Ardavan Amir-Aslani : Cette décision aussi inutile que mal venue ne se justifie que par la volonté de l’administration Trump de distraire l’attention domestique américaine de ses difficultés suite à la mise en examen de son ancien conseiller à la sécurité nationale, Michael Flynn, inculpé dans le cadre de l‘enquête sur l’ingérence russe dans les élections présidentielles de 2016.Cete décision traduit aussi le fait que le prisme à travers lequel raisonne la maison blanche est celui marqué par l’idéologie de l’aile droite du Likoud et un tropisme excessif pour l’Arabie Saoudite. En effet, sur le plan international, d’un point de vue stratégique, rien ne justifie une telle décision qui rompt avec sept décennies de position constante de la politique américaine sur la question. S’il est vrai que de fait Jérusalem est bien la capitale d’Israël, sa reconnaissance comme telle par l’administration américaine n’avait aucune urgence. D’un point de vue de la politique intérieure américaine, une telle décision ne peut satisfaire qu’une petite frange de la société, celle des chrétiens évangélistes et de l’aile droite de la communauté juive américaine qui n’a jamais été favorable à la solution visant à la création d’un Etat palestinien dans les territoires occupés. En mettant l’Amérique dans le club minuscule des quelques pays reconnaissant Jérusalem, au mépris du droit international, comme capitale d’Israël, le Président Trump confirme sa politique visiblement antimusulmane qui plait tant à son électorat de base.

Emmanuel Dupuy :Pour autant qu’elle puisse paraitre incompréhensible dans le contexte géopolitique actuel perturbé du Moyen-Orient, cette décision était attendue, eu égard à la promesse de campagne que le président Donald Trump avait fait. En effet, c’est à l’occasion de plusieurs de ses meetings de campagne, que celui qui n’était encore que candidat à la maison blanche, avait « mis les pieds dans le plat », annonçant que sa décision visant à reconnaître la « seule capitale d’Israël, Jérusalem ». En se positionnant ainsi et en reconnaissant Jérusalem comme « la capitale éternelle du peuple juif », Donald Trump ouvre une nouvelle « boîte de pandore », aux conséquences stratégiques inédites.

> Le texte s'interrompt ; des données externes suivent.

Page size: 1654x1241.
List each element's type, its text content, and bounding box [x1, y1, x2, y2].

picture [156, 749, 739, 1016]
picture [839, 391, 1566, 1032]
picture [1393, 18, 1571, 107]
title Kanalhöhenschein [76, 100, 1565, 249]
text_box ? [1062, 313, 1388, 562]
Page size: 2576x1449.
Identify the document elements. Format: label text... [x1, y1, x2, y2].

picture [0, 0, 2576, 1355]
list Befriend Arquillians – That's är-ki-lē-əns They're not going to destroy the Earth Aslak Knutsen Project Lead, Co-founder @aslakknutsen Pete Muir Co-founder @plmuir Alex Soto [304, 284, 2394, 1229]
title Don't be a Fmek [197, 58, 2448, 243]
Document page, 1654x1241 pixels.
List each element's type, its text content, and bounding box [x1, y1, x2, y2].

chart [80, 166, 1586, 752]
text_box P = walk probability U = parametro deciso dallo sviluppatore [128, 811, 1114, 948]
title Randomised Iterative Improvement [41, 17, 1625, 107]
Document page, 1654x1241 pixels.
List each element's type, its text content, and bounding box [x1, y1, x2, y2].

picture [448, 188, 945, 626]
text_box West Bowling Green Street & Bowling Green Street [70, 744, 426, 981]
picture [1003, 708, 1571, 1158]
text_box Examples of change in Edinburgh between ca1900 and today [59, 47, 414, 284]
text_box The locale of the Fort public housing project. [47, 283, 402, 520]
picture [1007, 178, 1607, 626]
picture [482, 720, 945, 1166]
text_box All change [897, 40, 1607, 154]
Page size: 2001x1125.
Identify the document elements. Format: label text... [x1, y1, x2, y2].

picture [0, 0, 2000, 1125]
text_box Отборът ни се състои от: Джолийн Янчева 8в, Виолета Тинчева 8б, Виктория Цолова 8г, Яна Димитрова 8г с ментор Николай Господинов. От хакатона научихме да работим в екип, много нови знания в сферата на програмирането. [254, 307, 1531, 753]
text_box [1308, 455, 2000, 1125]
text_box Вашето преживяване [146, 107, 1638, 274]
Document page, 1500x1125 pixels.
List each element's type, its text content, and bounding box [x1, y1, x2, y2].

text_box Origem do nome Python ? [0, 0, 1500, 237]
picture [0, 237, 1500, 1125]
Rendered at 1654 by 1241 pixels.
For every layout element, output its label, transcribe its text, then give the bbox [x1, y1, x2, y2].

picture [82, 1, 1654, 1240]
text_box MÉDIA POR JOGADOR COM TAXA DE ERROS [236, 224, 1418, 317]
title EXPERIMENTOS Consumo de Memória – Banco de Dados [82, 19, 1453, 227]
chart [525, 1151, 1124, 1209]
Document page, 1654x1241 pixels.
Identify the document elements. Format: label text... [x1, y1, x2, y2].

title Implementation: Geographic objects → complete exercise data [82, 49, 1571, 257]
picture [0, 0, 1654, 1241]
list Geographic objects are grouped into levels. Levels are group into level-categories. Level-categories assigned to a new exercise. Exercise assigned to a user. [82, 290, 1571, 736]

Il est vrai que les sectes évangélistes, souvent décrits comme les « fous de Sion » soutiens de poids du sulfureux Steeve Bannon, très impliqués dans la campagne du candidat républicain, ont ardemment fait pression dans le sens de cette reconnaissance implicite de ce qui sous tendait une des doléances du Premier ministre israélien, Benjamin Netanyahu, sous la pression des mouvements orthodoxes juifs, qui représentent plus de 20% de la population d’Israël. Inutile de rappeler, à cet égard, le poids des deux partis ultra-orthodoxe (Judaïsme unifié de la Torah, mouvement Shas) et nationalistes-religieux (Foyer juif ou encore Israel Beytenou) qui appartiennent au Gouvernement Netanyahou IV. 

Depuis, le gendre du 45ème Président, Jarod Kushner ainsi que le Conseiller Moyen-Orient de la Maison Blanche, David Friedman, avait fait plusieurs déplacements, dont le dernier en date, le 24 août dernier, semble avoir été décisif. Les desseins américains étaient donc connus de tous. Les Etats arabes et les pays les plus impactés par cette décision unilatérale (Jordanie, Egypte et l’autorité palestinienne elle-même, bien sûr) s’attendaient à cette nouvelle bravade américaine.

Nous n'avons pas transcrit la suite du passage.